Universities are also working to educate students about new AI tools. The University at Buffalo in New York and Furman University in Greenville, South Carolina, said they plan to embed discussions of artificial intelligence tools into required courses, teaching concepts like academic integrity to freshmen or freshmen.

“We had to add a scenario to this so students could see a concrete example,” said Kelly Ahuna, director of the Office of Academic Integrity at the University at Buffalo. “We want to prevent things from happening, not catch them when they happen.”

Other universities are trying to draw the line for AI. Washington University in St. Louis and the University of Vermont in Burlington are drafting revisions to their academic integrity policies so that their definition of plagiarism includes generating AI

John Dyer, associate dean for enrollment services and educational technology at Dallas Theological Seminary, said wording in his seminary’s honor code “feels a little trite anyway.” He plans to update its definition of plagiarism to include: “text written using a generative system as its own (e.g., feeding prompts into an artificial intelligence tool and using the output in a paper).”

The misuse of AI tools likely won’t end, so some professors and universities say they plan to use detectors to root out the activity.
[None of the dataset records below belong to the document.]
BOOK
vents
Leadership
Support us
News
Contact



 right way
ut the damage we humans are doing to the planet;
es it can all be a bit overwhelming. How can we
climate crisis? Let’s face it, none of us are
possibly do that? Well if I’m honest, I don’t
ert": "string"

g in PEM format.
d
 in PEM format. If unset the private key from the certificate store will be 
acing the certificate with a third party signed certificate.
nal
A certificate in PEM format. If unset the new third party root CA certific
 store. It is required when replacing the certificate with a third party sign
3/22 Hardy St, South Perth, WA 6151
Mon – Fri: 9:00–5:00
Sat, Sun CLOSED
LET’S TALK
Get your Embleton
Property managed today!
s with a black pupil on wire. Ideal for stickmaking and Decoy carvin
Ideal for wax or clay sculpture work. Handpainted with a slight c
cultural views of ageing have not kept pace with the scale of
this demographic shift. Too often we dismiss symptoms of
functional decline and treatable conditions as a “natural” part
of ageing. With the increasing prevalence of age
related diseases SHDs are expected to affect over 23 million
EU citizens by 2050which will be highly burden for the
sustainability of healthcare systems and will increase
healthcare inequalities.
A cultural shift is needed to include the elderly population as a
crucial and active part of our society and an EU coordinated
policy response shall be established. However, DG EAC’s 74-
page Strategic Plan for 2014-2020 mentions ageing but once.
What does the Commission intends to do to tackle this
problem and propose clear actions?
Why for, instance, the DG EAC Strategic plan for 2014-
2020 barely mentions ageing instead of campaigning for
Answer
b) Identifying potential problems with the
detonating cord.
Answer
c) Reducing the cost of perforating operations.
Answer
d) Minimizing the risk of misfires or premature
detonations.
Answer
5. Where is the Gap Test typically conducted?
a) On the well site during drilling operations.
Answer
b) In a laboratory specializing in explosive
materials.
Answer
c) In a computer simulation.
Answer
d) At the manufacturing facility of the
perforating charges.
Plagiarism detection service Turnitin Say It will include more features for recognition AI, including this year’s ChatGPT.

More than 6,000 faculty from Harvard, Yale, Rhode Island and other universities have also signed up to use GPTZero, a program that promises to quickly detect AI-generated text, said Edward Tian, ​​its founder and a senior at Princeton University.

Some students see value in learning with AI tools. Lizzie Shackney, 27, a law and design student at the University of Pennsylvania, has started using ChatGPT to brainstorm essays and debug coding problem sets.

“Some disciplines want you to share, but don’t want you to idle,” she says, describing her computer science and statistics classes. “Where my brain is useful is in understanding what code means.”

But she has doubts. ChatGPT sometimes misinterprets ideas and miscites sources, Ms. Shackney said. Penn also doesn’t have any regulations for the tool, she said, so she doesn’t want to rely on it in case the school bans it or considers it cheating.

Other students have no such concerns, sharing on forums like Reddit that they’ve submitted assignments written and solved by ChatGPT — sometimes for fellow students as well.On TikTok, the hashtag #chatgpt has more than 578 million views, and people share videos of the tool write thesis and Troubleshoot encoding issues.

one video Shows a student copying a multiple-choice question and pasting it into the tool with the caption: “I don’t know about you guys, but I just made Chat GPT for my final exam. Have fun studying.”